Com o objetivo inicial de atuar como um complemento para os estudos e publicação de material que servisse como apoio para os estudantes do programa AJA, o site se desenvolveu, passou a ser acessado com mais frequência e com o período de suspensão das aulas presenciais, pode ser utilizado como um caminho para o compartilhamento de apresentações inteiras, voltadas também para os estudantes do ensino regular.

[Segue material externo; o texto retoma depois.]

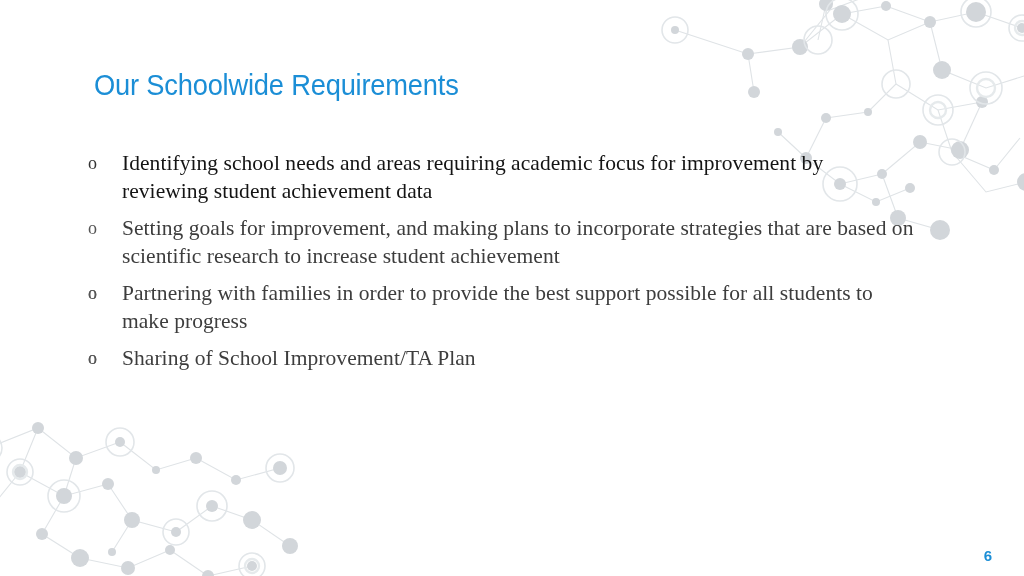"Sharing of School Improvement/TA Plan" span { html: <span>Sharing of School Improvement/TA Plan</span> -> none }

A iniciativa é vista com entusiasmo pelo superintendente de Informação e Tecnologia da SED, Paulo Cezar Rodrigues. Além das ferramentas que a Secretaria disponibiliza, ele destaca que vários gestores estão com esse tipo de ação. “Muitas escolas estão explorando essas possibilidades. Observamos que a Rede Estadual criou uma série de recursos disponíveis na internet para que essas aulas remotas vinculantes – como são chamadas – acontecessem. Eles montaram portais, blogs e usaram ferramentas como o Google Classroom. São inúmeras formas”, disse.

Na EE Profª Maria de Lourdes Toledo Areias, localizada no Conjunto Rouxinóis, em Campo Grande, a direção teve a ideia de criar um verdadeiro portal de conteúdo, ainda em 2017. Mesmo com alguns períodos de maior e menor uso, o canal foi mantido e agora se tornou uma das principais ferramentas da escola para o contato com os estudantes, além das redes sociais já utilizadas.

“Nós criamos um portal que é a página da escola, compramos o domínio e aprendemos a utilizar os recursos para postarmos todas as atividades por lá. Agora, orientamos os pais e responsáveis, bem como os estudantes, para acessarem e utilizarem essa ferramenta também”, disse a diretora da escola, professora Adriana Belei.

O site, hospedado no endereço http://www.portalareias.com.br/, conta com campos para diversas turmas de todos os períodos, com fotos, página de artigos e colunas, materiais multimídia e notícias com orientações específicas para o período de suspensão das atividades presenciais, que seguirá – inicialmente – até o próximo dia 06 de abril.

A gestora destaca, ainda, que o retorno vindo dos estudantes – e até dos pais e responsáveis – foi acima do esperado e eles recebem manifestações positivas por caminhos já conhecidos para esse contato, como a página do Facebook da escola. “Recebi até a mensagem de uma mãe com a foto da filha fazendo as atividades que estavam no site, foi uma resposta muito bacana”, completou.

Outra alternativa foi adotada pela equipe da EE Joaquim Murtinho, também da Capital, responsável por atender quase 1.8 mil estudantes. Por lá, a ideia foi criar grupos com as turmas, por aplicativo de mensagens, para enviar as atividades e tirar dúvidas com os professores, além de compartilhar links com ferramentas disponibilizadas pela SED.

“Seguimos as orientações da Secretaria e criamos modelo único de ambiente para a escola, que todos os professores deveriam seguir. Utilizamos as sugestões de links para conteúdos e vídeo aulas que a SED disponibiliza. (...) Em reunião constante com a equipe, definimos o modelo e todos os professores elaboraram uma atividade por turma e enviaram para a coordenação que, por sua vez, criou um grupo de Whatsapp por turma para a participação de todos. Depois de recebidas e monitoradas, as atividades são disparadas nos grupos de cada sala”, relatou o diretor da escola, Cláudio Morinigo.

Com alternativas para diversos casos já nesta primeira semana de suspensão das atividades presenciais, o resultado foi sentido pela equipe de gestão e destacada com orgulho. “Conseguimos atingir praticamente todos os alunos com essas atividades. Alguns – que não possuem acesso à internet – estão fazendo manuscrito, sem perda nenhuma na forma de avaliação. Os professores estão tendo que preparar atividades diferentes do habitual e a reposta dos estudantes está sendo muito positiva. A percepção é de autonomia, de independência na resolução das atividades”, concluiu o diretor.